Замечательные, правда?.. Да ты что молчишь, Машенька? И почему, скажи, не приходила ко мне в этот выходной? Ты же обещала?
— Весь день дома сидела, — ответила Маша. — У нас Авдей Никанорович был. Чай пили, разговаривали... Товарищи мужа по фронту письмо прислали...
— Да, о Хохлове, — сказала Каверина. — Захожу в партком, а там Авдей Никанорыч. «Прочитал, — говорит, — Я своим орлам письмецо фронтовиков, Марья Григорьевна Фомичева которое получила, а комсомольцы меня в оборот взяли! Скважину номер одиннадцать, говорят, мы пробурили на тридцать дней раньше плана, а эту, девонскую... если все силы приложить, вполне можем на сорок дней раньше срока закончить!»
Каверина засмеялась:
— Понимаешь, какой случай с твоим письмом произошел!
И тут же, оборвав смех, напомнила:
— Ты мне что-то хотела рассказать.

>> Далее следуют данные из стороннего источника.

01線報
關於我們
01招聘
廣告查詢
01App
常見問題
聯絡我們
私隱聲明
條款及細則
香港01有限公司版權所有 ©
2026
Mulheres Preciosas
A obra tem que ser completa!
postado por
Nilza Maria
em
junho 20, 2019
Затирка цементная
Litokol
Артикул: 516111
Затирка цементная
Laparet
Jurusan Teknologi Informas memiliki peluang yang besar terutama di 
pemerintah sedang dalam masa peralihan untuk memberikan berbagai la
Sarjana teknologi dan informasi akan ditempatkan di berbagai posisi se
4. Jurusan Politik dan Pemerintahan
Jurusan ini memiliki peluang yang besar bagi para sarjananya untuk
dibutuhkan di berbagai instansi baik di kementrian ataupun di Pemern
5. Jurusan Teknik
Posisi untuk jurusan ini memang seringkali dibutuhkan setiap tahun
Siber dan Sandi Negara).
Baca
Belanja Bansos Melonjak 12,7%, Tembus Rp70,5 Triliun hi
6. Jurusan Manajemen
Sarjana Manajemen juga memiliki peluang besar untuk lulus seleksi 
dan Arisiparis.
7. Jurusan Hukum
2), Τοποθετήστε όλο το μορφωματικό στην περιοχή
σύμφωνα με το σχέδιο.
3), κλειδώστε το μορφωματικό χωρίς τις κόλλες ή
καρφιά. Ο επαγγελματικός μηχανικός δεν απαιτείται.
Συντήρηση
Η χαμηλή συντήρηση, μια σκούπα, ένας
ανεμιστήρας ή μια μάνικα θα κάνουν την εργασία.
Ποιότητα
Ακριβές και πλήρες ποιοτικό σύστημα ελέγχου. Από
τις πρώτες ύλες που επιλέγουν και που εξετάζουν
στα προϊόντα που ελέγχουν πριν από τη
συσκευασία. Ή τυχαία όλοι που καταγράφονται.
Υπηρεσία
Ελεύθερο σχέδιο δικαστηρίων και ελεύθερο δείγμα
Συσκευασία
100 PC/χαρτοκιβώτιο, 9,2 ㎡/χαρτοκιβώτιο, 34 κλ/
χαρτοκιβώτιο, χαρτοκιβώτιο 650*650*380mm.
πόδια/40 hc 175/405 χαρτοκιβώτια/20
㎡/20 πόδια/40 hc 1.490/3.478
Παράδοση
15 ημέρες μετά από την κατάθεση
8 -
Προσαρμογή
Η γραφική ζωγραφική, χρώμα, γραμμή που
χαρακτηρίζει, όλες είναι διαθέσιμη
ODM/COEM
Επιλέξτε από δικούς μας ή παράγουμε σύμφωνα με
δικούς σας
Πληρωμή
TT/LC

Не забыла?
— Нет, но... мне что-то неловко. Может быть...
— Рассказывай! Какая же ты, право... Ну, я слушаю!
— Просят меня фронтовые товарищи Павлуши написать о себе. А что я им скажу! Как в конторе на счетах щелкаю? Стыдно и писать-то об этом. Я молодая, здоровая... На производстве я куда как больше принесу пользы, а в конторе и старушки разные управятся, — Маша, потеребила воротник шубки. — Вот я и хотела с тобой посоветоваться.
Каверина ответила не сразу.
— Надо подумать, куда определить тебя... Не хочешь пойти в лабораторию глинистых растворов? Работа интересная и живая. Или еще оператором можно... Хорошенько прикинь, а потом скажешь.
Они остановились у калитки. По-прежнему было тихо, и по-прежнему медленно падали редкие пушинки. Тополя в палисаднике, неподвижные, осыпанные снежком, высоко поднимались над крышей дома; белые вершины их таяли в густой синеве наступающих сумерек.
— Вот мы и пришли! Быстро, правда? — облегченно засмеялась Маша.
На сердце у нее было и тревожно и радостно.
X
В Яблоновый овраг Маша и Валентина Семенова отправились поздно, часов в одиннадцать.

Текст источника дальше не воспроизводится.